::: Dataset records :::

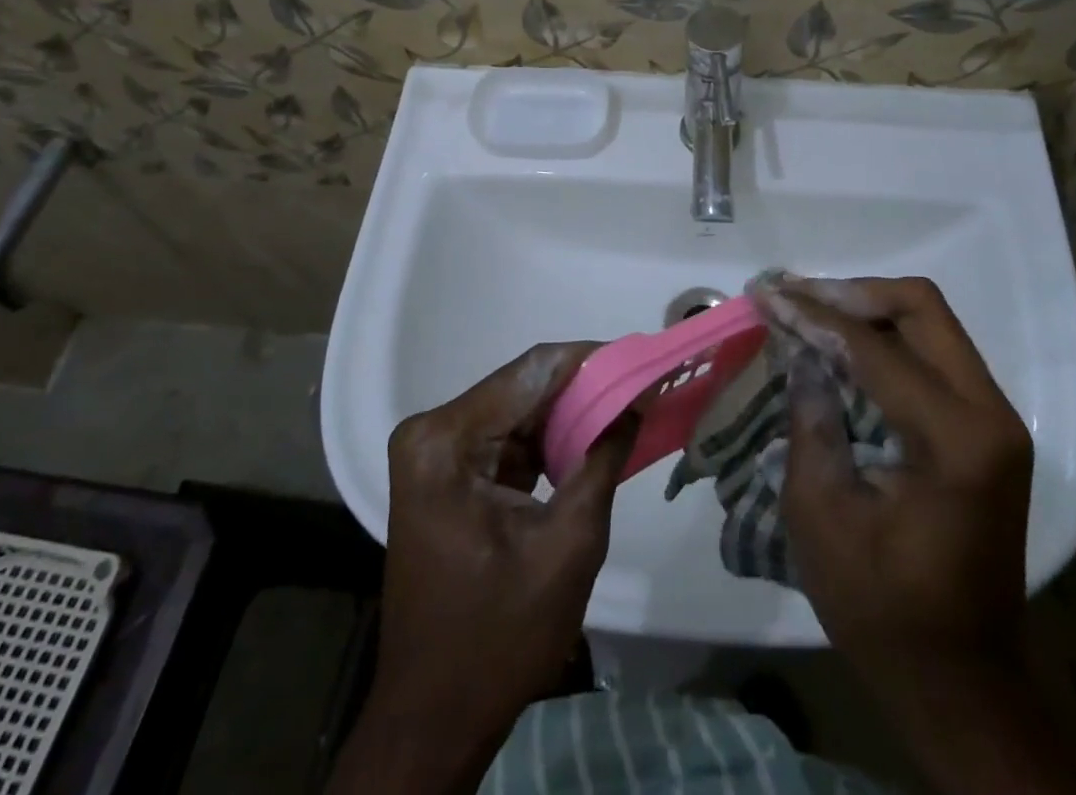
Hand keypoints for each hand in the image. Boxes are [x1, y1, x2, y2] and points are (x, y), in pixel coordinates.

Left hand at [329, 344, 631, 793]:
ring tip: (628, 407)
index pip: (531, 372)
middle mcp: (433, 433)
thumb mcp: (569, 544)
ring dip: (571, 412)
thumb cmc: (500, 637)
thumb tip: (638, 398)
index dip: (591, 360)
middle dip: (585, 387)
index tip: (642, 358)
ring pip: (518, 410)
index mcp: (446, 441)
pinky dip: (550, 439)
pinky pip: (509, 438)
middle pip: (522, 388)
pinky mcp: (448, 473)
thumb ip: (603, 458)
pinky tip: (592, 438)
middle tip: (643, 384)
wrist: (436, 717)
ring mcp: (436, 453)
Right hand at [768, 277, 1075, 793]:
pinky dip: (886, 338)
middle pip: (921, 308)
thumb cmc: (883, 609)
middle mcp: (991, 414)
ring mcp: (996, 419)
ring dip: (867, 310)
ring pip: (930, 323)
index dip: (813, 315)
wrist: (961, 683)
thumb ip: (811, 418)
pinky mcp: (987, 429)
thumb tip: (799, 349)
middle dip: (849, 294)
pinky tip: (841, 345)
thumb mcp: (822, 514)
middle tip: (792, 296)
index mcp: (956, 439)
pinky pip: (934, 353)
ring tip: (808, 311)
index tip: (765, 294)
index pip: (875, 347)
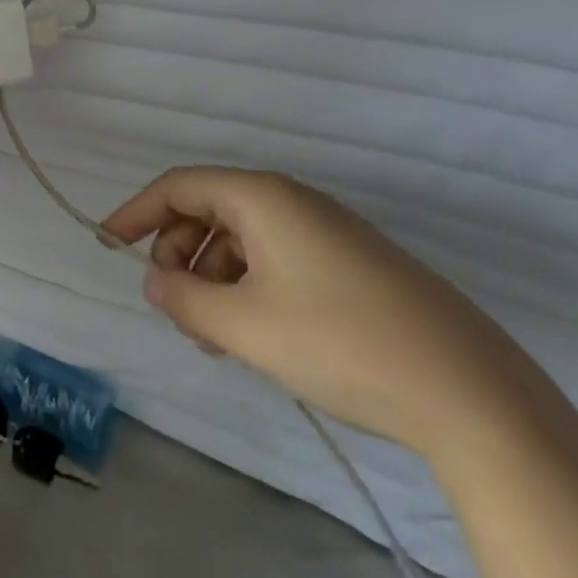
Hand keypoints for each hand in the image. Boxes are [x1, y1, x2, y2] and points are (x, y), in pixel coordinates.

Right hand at [101, 167, 534, 457]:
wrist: (469, 392)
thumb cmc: (339, 342)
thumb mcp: (244, 326)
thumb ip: (185, 299)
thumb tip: (156, 282)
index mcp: (261, 197)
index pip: (179, 186)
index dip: (137, 212)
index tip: (108, 244)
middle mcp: (292, 200)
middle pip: (210, 209)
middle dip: (179, 253)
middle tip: (173, 307)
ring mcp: (327, 230)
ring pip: (244, 238)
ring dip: (213, 276)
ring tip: (212, 335)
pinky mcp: (352, 263)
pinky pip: (277, 258)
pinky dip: (249, 285)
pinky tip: (254, 334)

:::

-- Task description --
The entries above need to be transcribed word for word, and the pictures stay out.

-- Response --
Hand keypoints for each hand in the image. Boxes are [x1, y1, x2, y2] and points are (x, y), in pixel coordinates.

Left hand at [329, 344, 631, 793]:
ring tip: (628, 407)
index pip: (531, 372)
middle mcp: (433, 433)
thumb mcp: (569, 544)
ring dip: (571, 412)
thumb cmc: (500, 637)
thumb tip: (638, 398)
index dip: (591, 360)
middle dip: (585, 387)
index tip: (642, 358)
ring pip: (518, 410)
index mcp: (446, 441)
pinky dip: (550, 439)
pinky pip: (509, 438)
middle pip: (522, 388)
pinky mcp: (448, 473)
thumb ip: (603, 458)
pinky tip: (592, 438)
middle tip: (643, 384)
wrist: (436, 717)
ring mcp: (436, 453)
Right hand at [768, 277, 1075, 793]:
pinky dip: (886, 338)
middle pip: (921, 308)
thumb cmc: (883, 609)
middle mcp: (991, 414)
ring mcp: (996, 419)
ring dip: (867, 310)
ring pip: (930, 323)
index dip: (813, 315)
wrist: (961, 683)
thumb ip: (811, 418)
pinky mcp: (987, 429)
thumb tip: (799, 349)
middle dip: (849, 294)
pinky tip: (841, 345)
thumb mcp: (822, 514)
middle tip: (792, 296)
index mcp: (956, 439)
pinky pip: (934, 353)
ring tip: (808, 311)
index tip: (765, 294)
index pip: (875, 347)
Hand keypoints for each hand in the image. Boxes are [x1, y1, x2, y2] and points are (x, y), in pixel coordinates.

Right hand at [101, 167, 534, 457]:
wrist: (469, 392)
thumb cmc: (339, 342)
thumb mcp: (244, 326)
thumb ip: (185, 299)
thumb tip: (156, 282)
index mcp: (261, 197)
index pip: (179, 186)
index dip: (137, 212)
index tip: (108, 244)
middle mcp: (292, 200)
middle pip: (210, 209)
middle dip: (179, 253)
middle tip: (173, 307)
ring mcp: (327, 230)
ring pip: (244, 238)
ring dip: (213, 276)
ring tip: (212, 335)
pinky mcp: (352, 263)
pinky pip: (277, 258)
pinky dip: (249, 285)
pinky tip: (254, 334)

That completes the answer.